"Rencananya, pasar tersebut akan mulai ditempati pedagang pada minggu depan,"
Merdeka.com, Semarang - Pengerjaan proyek pembangunan Pasar Simongan yang sempat tersendat akhirnya selesai. Saat ini, pembangunan pasar tersebut sudah mencapai 100% pengerjaannya.
Pengerjaan proyek Pasar Simongan yang menggunakan anggaran dari Kementerian Perdagangan senilai Rp5,45 miliar sebelumnya bermasalah. Hingga batas akhir kontrak, pembangunan pasar hanya sampai 60% saja.
"Kontrak sudah kami putus sampai akhir Desember 2017. Rekanan kami bayar sesuai pekerjaannya," kata Kepala Dinas Perdagangan Kota Semarang, Fajar Purwoto, Kamis (25/1).
Fajar menuturkan, pembangunan pasar Simongan dikerjakan oleh rekanan dari PT Dinamika Persada Sehati. Untuk menghindari blacklist, pihak kontraktor akhirnya beritikad baik dengan menyelesaikan pembangunan menjadi 100% menggunakan dananya sendiri.

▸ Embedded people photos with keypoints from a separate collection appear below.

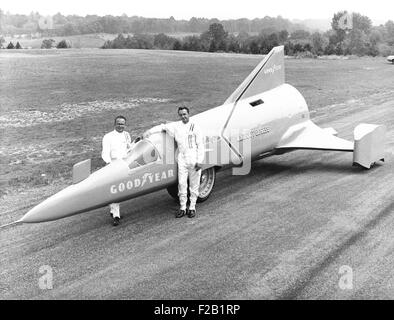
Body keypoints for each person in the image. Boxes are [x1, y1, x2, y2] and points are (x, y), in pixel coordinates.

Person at [144, 106, 205, 218]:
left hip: (193, 157)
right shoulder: (176, 126)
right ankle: (182, 208)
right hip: (182, 158)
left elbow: (200, 145)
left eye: (185, 114)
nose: (183, 116)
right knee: (181, 183)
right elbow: (163, 127)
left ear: (188, 114)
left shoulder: (195, 126)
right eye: (181, 114)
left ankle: (192, 207)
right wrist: (148, 132)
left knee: (194, 184)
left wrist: (200, 161)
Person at [102, 115, 134, 226]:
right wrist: (109, 163)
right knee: (115, 190)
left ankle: (113, 209)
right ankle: (116, 215)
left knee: (121, 189)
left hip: (124, 165)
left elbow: (129, 149)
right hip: (113, 165)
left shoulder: (126, 135)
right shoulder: (108, 137)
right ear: (114, 124)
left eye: (122, 124)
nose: (120, 126)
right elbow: (105, 153)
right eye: (118, 123)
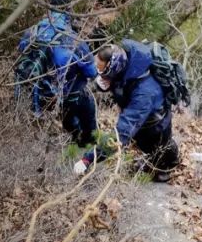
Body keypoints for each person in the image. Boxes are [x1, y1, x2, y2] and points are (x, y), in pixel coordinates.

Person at [73, 39, 180, 182]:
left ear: (113, 69)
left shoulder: (144, 93)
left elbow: (121, 133)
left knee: (158, 151)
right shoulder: (125, 65)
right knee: (143, 143)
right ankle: (155, 157)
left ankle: (167, 165)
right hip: (140, 114)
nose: (99, 73)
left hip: (155, 125)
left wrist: (88, 159)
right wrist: (102, 84)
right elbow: (117, 82)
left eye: (102, 70)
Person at [14, 0, 97, 147]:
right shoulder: (72, 40)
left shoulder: (33, 31)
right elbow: (92, 72)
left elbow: (21, 51)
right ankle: (87, 144)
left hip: (33, 92)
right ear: (68, 10)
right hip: (62, 97)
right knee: (87, 106)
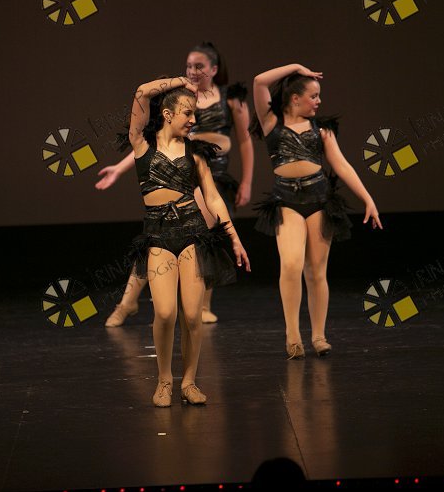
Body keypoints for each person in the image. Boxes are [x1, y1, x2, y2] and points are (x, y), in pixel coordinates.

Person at [97, 42, 253, 325]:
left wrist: (248, 181)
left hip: (213, 175)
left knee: (204, 236)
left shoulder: (230, 99)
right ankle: (128, 302)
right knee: (163, 235)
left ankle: (200, 304)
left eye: (199, 66)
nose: (192, 71)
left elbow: (244, 141)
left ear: (214, 69)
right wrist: (119, 169)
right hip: (182, 175)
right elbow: (153, 146)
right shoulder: (180, 100)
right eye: (189, 66)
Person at [123, 75, 250, 406]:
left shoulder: (195, 153)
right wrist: (183, 81)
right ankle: (164, 380)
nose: (193, 119)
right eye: (187, 113)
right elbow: (142, 91)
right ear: (167, 114)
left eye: (195, 113)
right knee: (165, 313)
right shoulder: (142, 145)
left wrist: (234, 238)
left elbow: (213, 198)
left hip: (193, 233)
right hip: (158, 237)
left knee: (192, 316)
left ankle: (189, 381)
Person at [251, 63, 382, 359]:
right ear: (295, 98)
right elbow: (259, 81)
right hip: (286, 200)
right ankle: (293, 334)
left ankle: (319, 336)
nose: (319, 101)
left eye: (319, 96)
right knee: (291, 265)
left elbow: (341, 165)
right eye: (313, 96)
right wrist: (296, 67)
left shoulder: (321, 130)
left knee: (316, 272)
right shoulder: (271, 122)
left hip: (318, 199)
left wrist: (367, 198)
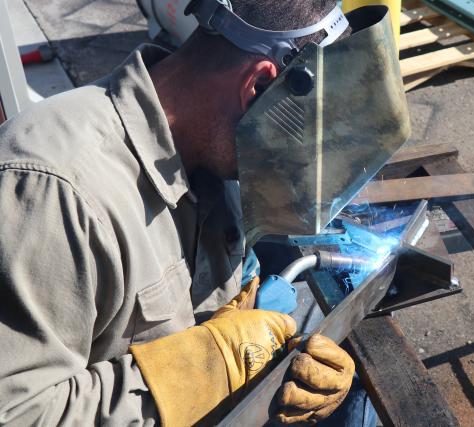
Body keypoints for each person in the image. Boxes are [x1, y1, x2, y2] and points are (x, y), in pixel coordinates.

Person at [0, 0, 408, 425]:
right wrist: (208, 365)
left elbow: (223, 309)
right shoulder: (55, 190)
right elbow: (16, 413)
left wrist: (277, 351)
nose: (297, 160)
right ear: (257, 86)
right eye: (298, 133)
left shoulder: (213, 150)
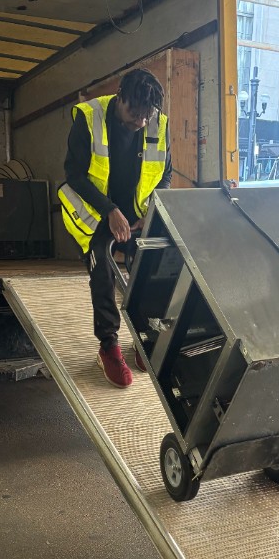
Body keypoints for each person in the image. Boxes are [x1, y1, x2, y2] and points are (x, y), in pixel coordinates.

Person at [58, 68, 172, 388]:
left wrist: (149, 213)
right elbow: (75, 175)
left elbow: (165, 175)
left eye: (146, 116)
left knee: (146, 273)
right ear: (120, 98)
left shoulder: (157, 123)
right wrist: (110, 211)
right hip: (98, 214)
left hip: (136, 216)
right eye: (134, 114)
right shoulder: (89, 117)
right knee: (104, 275)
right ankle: (108, 345)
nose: (140, 122)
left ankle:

Penyelesaian tersebut dilakukan setelah putus kontrak hingga 20 Januari 2018 kemarin. Saat ini, kata Fajar, pasar Simongan dalam tahap pembersihan saja dan siap ditempati pedagang. "Rencananya, pasar tersebut akan mulai ditempati pedagang pada minggu depan," terang Fajar.
Sementara itu, Wali Kota Semarang, Hendrar Prihadi, menyesalkan pengerjaan tiga proyek di Kota Semarang yang dikerjakan tahun anggaran 2017. Meski demikian, menurutnya masih wajar jika ada tiga dari 2.323 proyek yang bermasalah.
Hendi, sapaan akrabnya, menyebutkan ketiga proyek yang dinilai tidak beres tersebut yaitu pengerjaan pedestrian Jalan Indraprasta, pembangunan jalan Gotong Royong dan pembangunan Pasar Simongan.
"Yang sudah pasti saya minta diblacklist ada 3 karena tidak beres. Yaitu Pasar Simongan, Jalan Gotong Royong dan Pedestrian Indraprasta. Meski itu ada dana dari pusat, saya tetap minta blacklist saja," katanya.
Ketidakberesan pekerjaan ketiga proyek tersebut, kata Hendi, murni kesalahan kontraktor. Seharusnya, kontraktor berkomitmen terhadap pekerjaan yang dimenangkannya.
Dia menambahkan, Pemkot Semarang melalui unit layanan pengadaan (ULP) sudah bekerja sesuai aturan dengan memenangkan penyedia jasa yang memberikan penawaran harga terendah.
"Kalau kemudian harga yang ditawarkan itu ndlosor-ndlosoran (rendah sekali dari pagu anggaran) dan tidak mampu menyelesaikan, yang salah jelas kontraktor. Dia berani nawar dengan harga rendah otomatis dia harus berani mempertanggungjawabkannya," jelasnya.
Dia menambahkan, progres pengerjaan proyek pada 2017 dinilai masih bisa dimaklumi. Pasalnya, dari 2.323 proyek yang dikerjakan selama 2017 hanya tiga proyek saja yang tidak selesai dan putus kontrak.
Hendi mengungkapkan, kondisi tersebut sebenarnya juga dialami daerah lain di luar Kota Semarang. Namun yang terpenting, begitu pekerjaan telah putus kontrak maka tidak ada anggaran lagi yang dikeluarkan. Jika dikeluarkan justru akan menjadi pelanggaran.
"Itupun kontraktor yang tidak bonafide. Lha kenapa mereka dimenangkan? lha mereka penawar yang rendah. Jika tidak dimenangkan justru mereka akan menggugat," tandasnya.